Est-ce que les mesures financières et budgétaires mises en place par l'Agence nationale du sport autour de la haute performance vont être pérennisées pour les athlètes ?
Ce qui nous attend dans les prochains mois, c'est de faire le bilan des choix que nous avons faits, des programmes mis en place et de déterminer avec toutes les parties prenantes la nouvelle stratégie pour 2026 et 2028. Des études d'impact sont en cours pour étudier ce qui a fonctionné. On doit réinterroger ce modèle budgétaire. Est-ce qu'il a aidé les athlètes ? Je pense que quand vous sécurisez leur projet socioprofessionnel, que vous les aidez à obtenir des conventions d'insertion professionnelle (CIP) dans des entreprises et qu'ils savent, pour ceux qui sont dans le cercle de la haute performance, qu'ils auront 40 000 euros par an assurés... Il n'y a pas de raisons pour qu'on revienne en arrière. C'était une nécessité. Les discours sur la précarité lors des précédents Jeux ne sont pas entendables, on a besoin que nos athlètes puissent être orientés vers la performance sportive, qu'ils n'aient pas de soucis financiers pour se préparer. C'est ce qui était prévu à la fois par ces 40 000 euros, et pour ceux qui ne seraient pas dans le cercle de haute performance, les 15 000 euros garantis pour la sélection.

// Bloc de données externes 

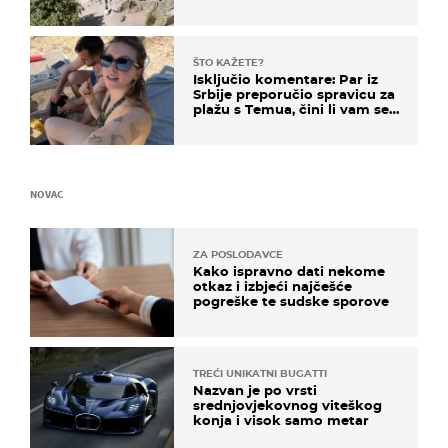
čekao…
ŠTO KAŽETE?
Isključio komentare: Par iz
Srbije preporučio spravicu za
plažu s Temua, čini li vam se
ovo sigurnim?
NOVAC
ZA POSLODAVCE
Kako ispravno dati nekome
otkaz i izbjeći najčešće
pogreške te sudske sporove
TREĆI UNIKATNI BUGATTI
Nazvan je po vrsti
srednjovjekovnog viteškog
konja i visok samo metar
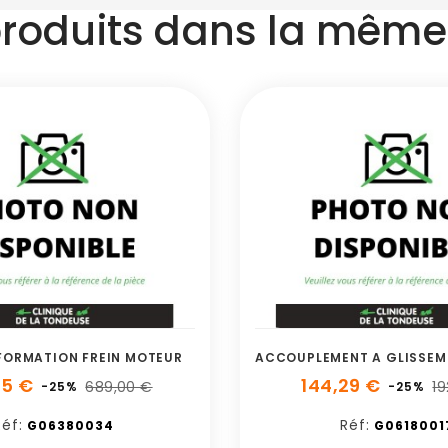
produits dans la même 
FORMATION FREIN MOTEUR
75 €
144,29 €
689,00 €
19
-25%
-25%
éf:
Réf:
G06380034
G0618001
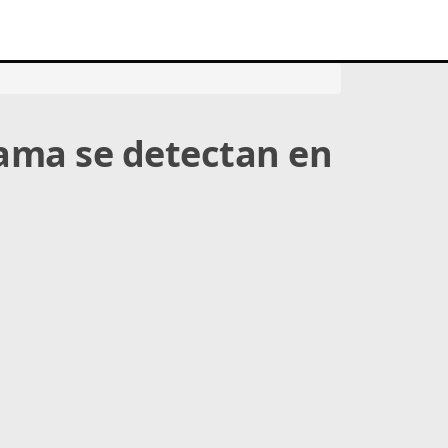
mama se detectan en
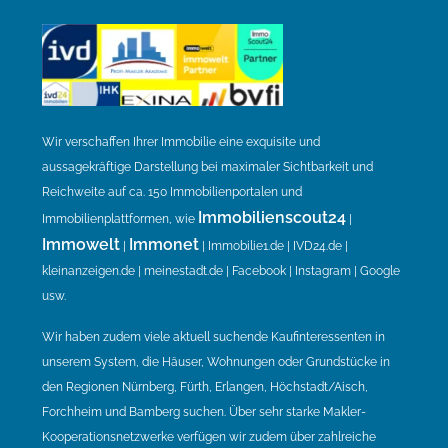
Wir verschaffen Ihrer Immobilie eine exquisite und
aussagekräftige Darstellung bei maximaler Sichtbarkeit und
Reichweite auf ca. 150 Immobilienportalen und
Immobilienscout24
Immobilienplattformen, wie
|
Immowelt
Immonet
|
| Immobilie1.de | IVD24.de |
kleinanzeigen.de | meinestadt.de | Facebook | Instagram | Google
usw.
Wir haben zudem viele aktuell suchende Kaufinteressenten in
unserem System, die Häuser, Wohnungen oder Grundstücke in
den Regionen Nürnberg, Fürth, Erlangen, Höchstadt/Aisch,
Forchheim und Bamberg suchen. Über sehr starke Makler-
Kooperationsnetzwerke verfügen wir zudem über zahlreiche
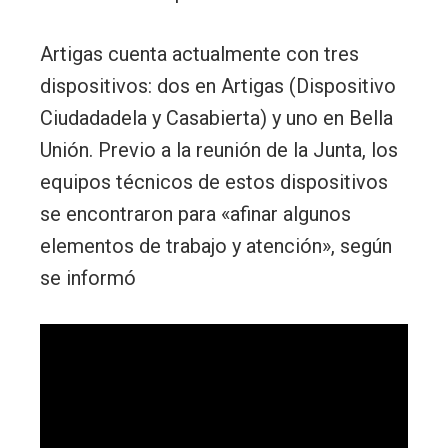
Artigas cuenta actualmente con tres
dispositivos: dos en Artigas (Dispositivo
Ciudadadela y Casabierta) y uno en Bella
Unión. Previo a la reunión de la Junta, los
equipos técnicos de estos dispositivos
se encontraron para «afinar algunos
elementos de trabajo y atención», según
se informó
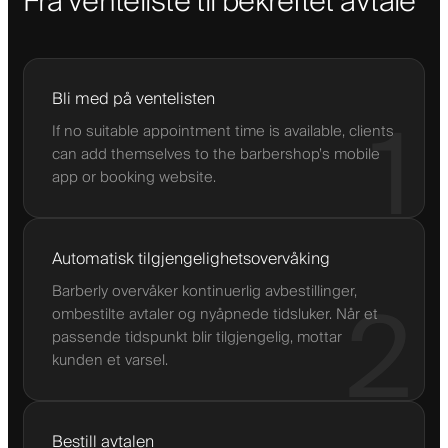
Fra venteliste til bekreftet avtale
Bli med på ventelisten
1
If no suitable appointment time is available, clients
can add themselves to the barbershop’s mobile
app or booking website.
Automatisk tilgjengelighetsovervåking
Barberly overvåker kontinuerlig avbestillinger,
2
ombestilte avtaler og nyåpnede tidsluker. Når et
passende tidspunkt blir tilgjengelig, mottar
kunden et varsel.
Bestill avtalen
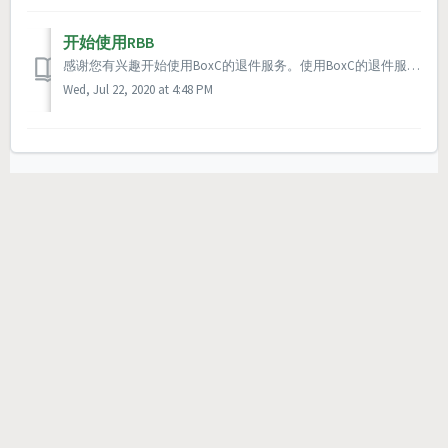
开始使用RBB
感谢您有兴趣开始使用BoxC的退件服务。使用BoxC的退件服务您将会拥有一个自定义的美国的退件地址，并且您的退件可以在您查阅过后再行处理。 以下是操作步骤，这个需要您在我们系统中申请一个账户后才能操作 完善您的公司信息 只需要填入您的公司名 在您的账户中充值 订阅认购BoxC退件服务 找...
Wed, Jul 22, 2020 at 4:48 PM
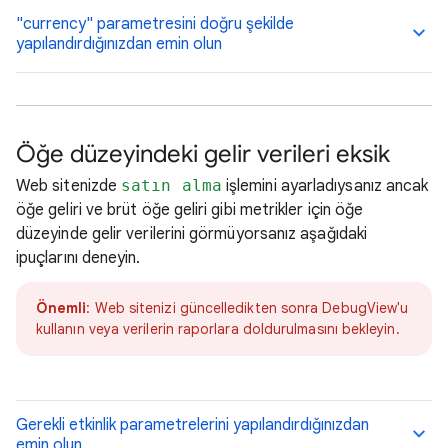
"currency" parametresini doğru şekilde
yapılandırdığınızdan emin olun
Öğe düzeyindeki gelir verileri eksik
Web sitenizde
satın alma
işlemini ayarladıysanız ancak
öğe geliri ve brüt öğe geliri gibi metrikler için öğe
düzeyinde gelir verilerini görmüyorsanız aşağıdaki
ipuçlarını deneyin.
Önemli
: Web sitenizi güncelledikten sonra DebugView'u
kullanın veya verilerin raporlara doldurulmasını bekleyin.
Gerekli etkinlik parametrelerini yapılandırdığınızdan
emin olun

On vous a entendu dire, avec Michaël Jérémiasz, chef de mission de la délégation française, que ces Jeux de Paris 2024 feront date, qu'il y aura un avant et un après...

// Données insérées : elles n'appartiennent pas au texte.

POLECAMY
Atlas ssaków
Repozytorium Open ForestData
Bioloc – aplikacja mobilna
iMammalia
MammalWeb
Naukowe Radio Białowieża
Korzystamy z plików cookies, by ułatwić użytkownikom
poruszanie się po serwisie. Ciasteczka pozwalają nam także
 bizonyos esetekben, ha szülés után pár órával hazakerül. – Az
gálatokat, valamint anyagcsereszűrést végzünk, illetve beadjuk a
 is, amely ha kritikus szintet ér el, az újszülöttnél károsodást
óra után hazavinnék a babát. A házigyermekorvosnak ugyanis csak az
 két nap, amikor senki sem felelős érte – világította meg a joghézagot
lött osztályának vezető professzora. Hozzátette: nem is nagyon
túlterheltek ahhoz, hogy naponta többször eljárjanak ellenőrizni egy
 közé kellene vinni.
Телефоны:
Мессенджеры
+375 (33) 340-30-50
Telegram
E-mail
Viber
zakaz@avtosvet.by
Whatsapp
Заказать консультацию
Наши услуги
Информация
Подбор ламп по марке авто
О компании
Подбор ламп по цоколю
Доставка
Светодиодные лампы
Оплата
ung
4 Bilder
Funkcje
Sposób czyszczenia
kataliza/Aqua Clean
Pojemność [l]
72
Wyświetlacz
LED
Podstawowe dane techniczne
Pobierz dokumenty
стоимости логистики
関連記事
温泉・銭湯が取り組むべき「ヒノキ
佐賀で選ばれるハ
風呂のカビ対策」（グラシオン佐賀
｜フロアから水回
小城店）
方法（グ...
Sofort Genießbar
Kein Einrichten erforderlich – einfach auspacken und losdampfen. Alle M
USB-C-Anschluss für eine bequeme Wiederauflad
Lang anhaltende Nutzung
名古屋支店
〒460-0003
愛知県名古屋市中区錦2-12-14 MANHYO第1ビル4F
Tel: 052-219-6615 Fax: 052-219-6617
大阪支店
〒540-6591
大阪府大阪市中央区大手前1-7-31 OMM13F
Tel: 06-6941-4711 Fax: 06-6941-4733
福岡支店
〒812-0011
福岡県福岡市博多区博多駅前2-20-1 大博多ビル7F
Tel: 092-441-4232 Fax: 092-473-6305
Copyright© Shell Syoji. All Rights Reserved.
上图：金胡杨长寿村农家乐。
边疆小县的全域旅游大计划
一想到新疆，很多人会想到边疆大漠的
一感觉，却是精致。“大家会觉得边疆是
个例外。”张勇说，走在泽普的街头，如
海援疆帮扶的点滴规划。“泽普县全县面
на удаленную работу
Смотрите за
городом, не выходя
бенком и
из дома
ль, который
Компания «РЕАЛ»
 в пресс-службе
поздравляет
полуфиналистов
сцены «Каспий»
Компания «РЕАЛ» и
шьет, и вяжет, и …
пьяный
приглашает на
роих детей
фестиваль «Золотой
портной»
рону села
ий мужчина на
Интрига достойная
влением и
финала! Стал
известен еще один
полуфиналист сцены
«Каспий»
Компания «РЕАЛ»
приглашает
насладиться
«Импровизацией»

En effet. Quand les Britanniques vous disent : "Vos Jeux sont plus que réussis et vous ferez date dans l'histoire", vous savez que vous avez franchi un grand cap ! La raison du succès, c'est le modèle du Comité d'organisation. Ce sont des sportifs qui ont mené cette candidature et cette organisation, et ils savaient ce qu'étaient les Jeux et les besoins des athlètes pour réussir des Jeux. On avait du monde dans la commission des athlètes qui ont su porter la voix. La ferveur du public, le président du Comité paralympique international, Andrew Parsons, l'a évoquée en personne. On est à 2,5 millions de billets vendus, on n'est pas sur un record de vente, mais jamais on n'avait eu une ferveur aussi forte parce que le public français est extraordinaire. Les spectateurs ont été conquis, se sont affranchis des classifications car ils avaient juste envie de partager un moment avec ces sportifs.